Investors who bought the note also received warrants for 3,049,965 common shares, exercisable from July 31, 2008 until March 3, 2013 at 27.9p per share.

In addition, Napo said it raised about $300,000 by selling 600,000 common shares at 25p each.

In connection with the financing, Napo said it obtained extensions of payments to several contractors, deferring about $1.5 million of payments until July 31.

In exchange, those contractors received warrants for a total of 1,084,432 common shares, also exercisable from July 31, 2008 to March 3, 2013.

Based in South San Francisco, Calif., Napo focuses on the development and commercialization of proprietary pharmaceuticals for the global market.

Proceeds of the financing will be used for working capital as the company works toward three clinical benchmarks.

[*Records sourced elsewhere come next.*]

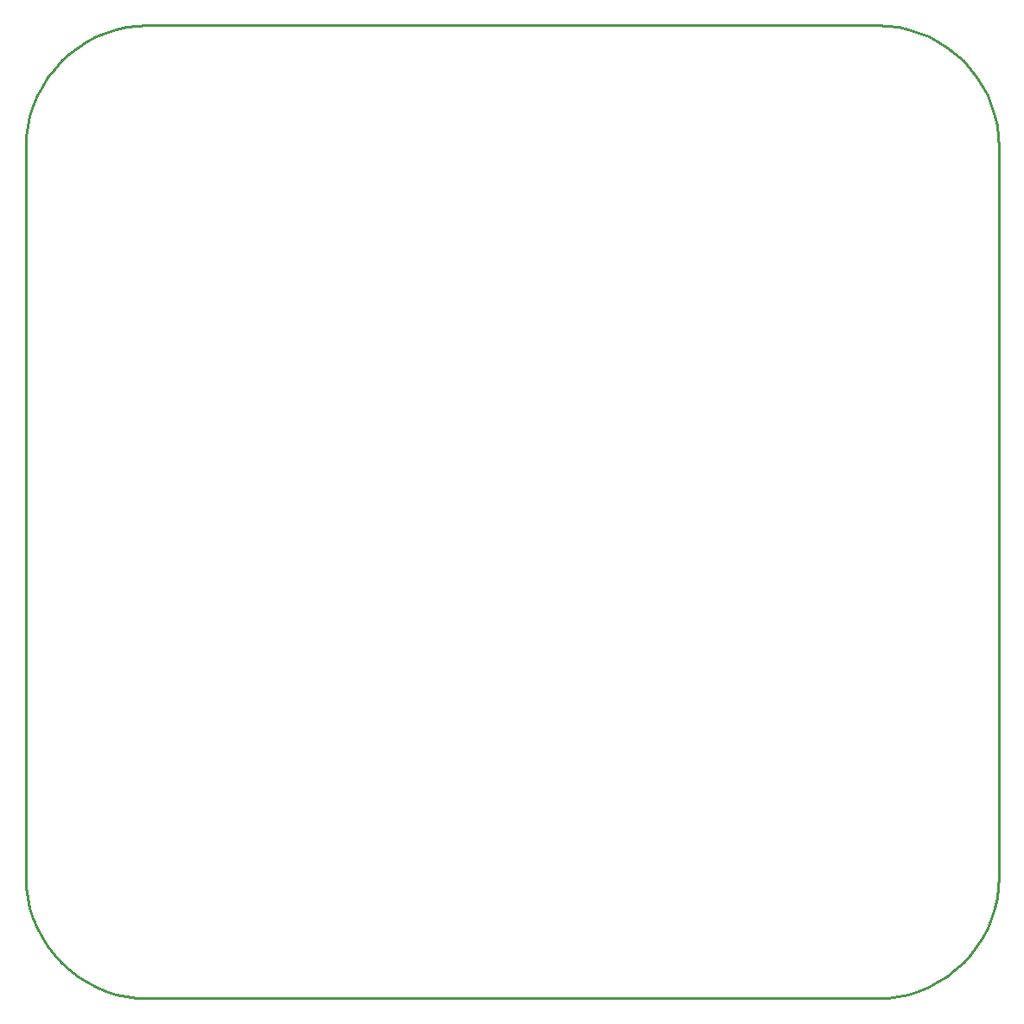
<source format=gbr>
G04 EAGLE Gerber RS-274X export*
G75*
%MOMM*%
%FSLAX34Y34*%
%LPD*%
%IN*%
%IPPOS*%
%AMOC8*
5,1,8,0,0,1.08239X$1,22.5*%
G01*
%ADD10C,0.254000*%


D10*
X428625Y738188D02*
X429078Y727811D01*
X430434Y717513D01*
X432682Y707372D01*
X435805Y697466D01*
X439780Y687870D01*
X444576Y678656D01*
X450157Y669896D01*
X456480Y661656D01*
X463498Y653998D01*
X471156Y646980D01*
X479396Y640657D01*
X488156Y635076D01*
X497370Y630280D01*
X506966Y626305D01*
X516872Y623182D01*
X527013Y620934D01*
X537311Y619578D01*
X547688Y619125D01*
X1262063Y619125D01*
X1272439Y619578D01*
X1282738Y620934D01*
X1292878Y623182D01*
X1302784Y626305D01*
X1312381Y630280D01*
X1321594Y635076D01*
X1330354Y640657D01*
X1338594Y646980D01*
X1346252Y653998D01*
X1353270Y661656D01*
X1359593Y669896D01*
X1365174Y678656D01*
X1369970Y687870D01*
X1373945Y697466D01*
X1377068Y707372D01*
X1379316Y717513D01*
X1380672Y727811D01*
X1381125Y738188D01*
X1381125Y1452563D01*
X1380672Y1462939D01*
X1379316Y1473238D01*
X1377068Y1483378D01*
X1373945Y1493284D01*
X1369970Y1502881D01*
X1365174Y1512094D01*
X1359593Y1520854D01*
X1353270Y1529094D01*
X1346252Y1536752D01*
X1338594Y1543770D01*
X1330354Y1550093D01*
X1321594Y1555674D01*
X1312381Y1560470D01*
X1302784Y1564445D01*
X1292878Y1567568D01*
X1282738Y1569816D01*
X1272439Y1571172D01*
X1262063Y1571625D01*
X547688Y1571625D01*
X537311Y1571172D01*
X527013Y1569816D01*
X516872Y1567568D01*
X506966Y1564445D01*
X497370Y1560470D01*
X488156Y1555674D01*
X479396Y1550093D01*
X471156Y1543770D01*
X463498Y1536752D01*
X456480Y1529094D01*
X450157Y1520854D01*
X444576Y1512094D01*
X439780Y1502881D01*
X435805Y1493284D01*
X432682Y1483378D01*
X430434Y1473238D01*
X429078Y1462939D01*
X428625Y1452563D01*
X428625Y738188D01*
M02*

</source>
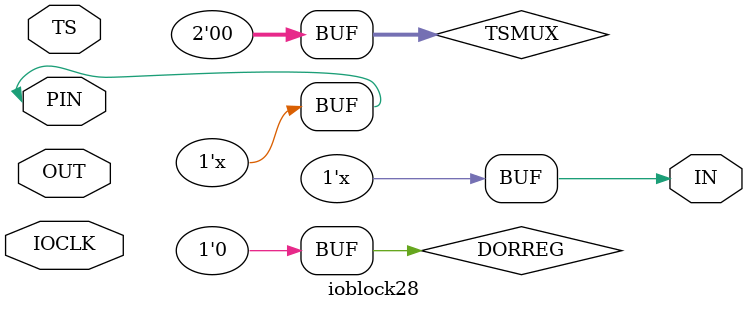
<source format=v>
module ioblock28(
	       inout  PIN,
	       input  TS,
	       input  OUT,
	       output IN,
	       input IOCLK
	       );
   
   reg 		     D;
   reg [2-1:0] 	     TSMUX;
   reg 		     DORREG;

   assign PIN = ( TSMUX == 2'b00 ) ? 1'bz : (( TSMUX == 2'b01 && TS == 1'b1 ) ? OUT : (( TSMUX == 2'b01 && TS == 1'b0 ) ? 1'bz : OUT));
   assign IN  = ( DORREG == 1'b0 ) ? PIN  : D;
   
   initial
     begin
	D=1'b0;
	TSMUX=2'b00;
	DORREG=1'b0;
     end
   
   always @(posedge IOCLK) D=PIN;
   
endmodule       

</source>
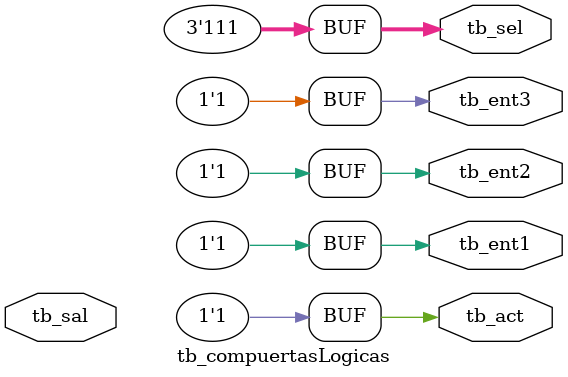
<source format=v>
/* Test Bench Compuertas Logicas
   3 salidas de Prueba
   1 salida de Activador
   1 salida de Selector[2:0]
   1 entrada de Salida
   Comprobar: Funciones Logicas: AND, OR, XOR, NAND, NOR, XNOR
*/

module tb_compuertasLogicas(tb_ent1, tb_ent2, tb_ent3, tb_sel, tb_sal, tb_act);
	output reg 	tb_ent1, tb_ent2, tb_ent3;
	output reg 	tb_act;
 	output reg [2:0]tb_sel;
	input wire 	tb_sal;
	
	/*Instancia*/
	compuertasLogicas instancia (
		.ent1(tb_ent1),
		.ent2(tb_ent2),
		.ent3(tb_ent3),
		.act(tb_act),
		.sel(tb_sel),
		.sal(tb_sal)
		);

	initial begin
		tb_sel = 3'b000;
		tb_act = 1'b0;
		#10;
		tb_act = 1'b1;
		#10;
		tb_sel = 3'b001;
		#10;

		repeat(6)begin
		#10;
		$monitor("Ent1[%b] | Ent2[%b] | Ent3[%b] | Salida[%b]",tb_ent1,tb_ent2,tb_ent3,tb_sal);
		
		tb_ent1 = 0;
		tb_ent2 = 0;
		tb_ent3 = 0;
		#10;

		tb_ent1 = 1;
		tb_ent2 = 0;
		tb_ent3 = 0;
		#10;

		tb_ent1 = 0;
		tb_ent2 = 1;
		tb_ent3 = 0;
		#10;

		tb_ent1 = 1;
		tb_ent2 = 1;
		tb_ent3 = 0;
		#10;


		tb_ent1 = 0;
		tb_ent2 = 0;
		tb_ent3 = 1;
		#10;

		tb_ent1 = 1;
		tb_ent2 = 0;
		tb_ent3 = 1;
		#10;

		tb_ent1 = 0;
		tb_ent2 = 1;
		tb_ent3 = 1;
		#10;

		tb_ent1 = 1;
		tb_ent2 = 1;
		tb_ent3 = 1;
		#10;

		tb_sel = tb_sel + 1;
		#10;

		end

	end



	always@(*)begin

		if(tb_act)		$display("ACT = ON");
		else if(!tb_act)	$display("ACT = OFF");

		case(tb_sel)
			3'b001: $display("SEL = AND");
			3'b010: $display("SEL = OR");
			3'b011: $display("SEL = XOR");
			3'b100: $display("SEL = NAND");
			3'b101: $display("SEL = NOR");
			3'b110: $display("SEL = XNOR");
		default: $display("SEL = OFF");
		endcase

	end

endmodule


</source>
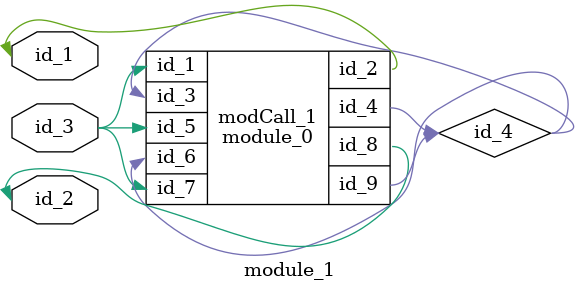
<source format=v>
module module_0 (
    id_1,
    id_2,
    id_3,
    id_4,
    id_5,
    id_6,
    id_7,
    id_8,
    id_9
);
  inout wire id_9;
  output wire id_8;
  input wire id_7;
  input wire id_6;
  input wire id_5;
  output wire id_4;
  input wire id_3;
  inout wire id_2;
  input wire id_1;
endmodule
module module_1 (
    id_1,
    id_2,
    id_3
);
  input wire id_3;
  inout wire id_2;
  inout wire id_1;
  wire id_4;
  module_0 modCall_1 (
      id_3,
      id_1,
      id_4,
      id_4,
      id_3,
      id_4,
      id_3,
      id_2,
      id_4
  );
endmodule

</source>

Napo also announced that it recently received full control over the Western commercial rights of crofelemer, a late-state proprietary gastro-intestinal compound.

"We are pleased to announce this financing which allows us to continue to move forward with our Phase 3 CRO-HIV trial. Regaining the commercial control over crofelemer in western territories for all indications is a transformational moment for Napo," Lisa Conte, Napo's chief executive officer, said in a news release.

Its shares closed unchanged at 28.99p on Wednesday, the date of the last trade (London: NAPL).

Parkervision sells stock

Over in high-tech, semiconductor maker Parkervision, Inc. said it raised $9.33 million from a private placement of stock.

The company sold 1,110,999 common shares at $7.50 per share for $8.33 million. It also sold 129,200 shares to its chief executive officer and chairman Jeffrey Parker at $7.74 per share for $1 million.

"We expect this financing to bridge our working capital needs until such time that we begin generating royalty revenue from our current licensees. We are extremely pleased with the quality of both new and existing investors participating in this offering," Parkervision's chief financial officer, Cindy Poehlman, said in a news release.

Located in Jacksonville, Fla., Parkervision develops semiconductors used in wireless products.

Its stock finished Thursday up 52 cents, or 6.62%, at $8.38 (Nasdaq: PRKR).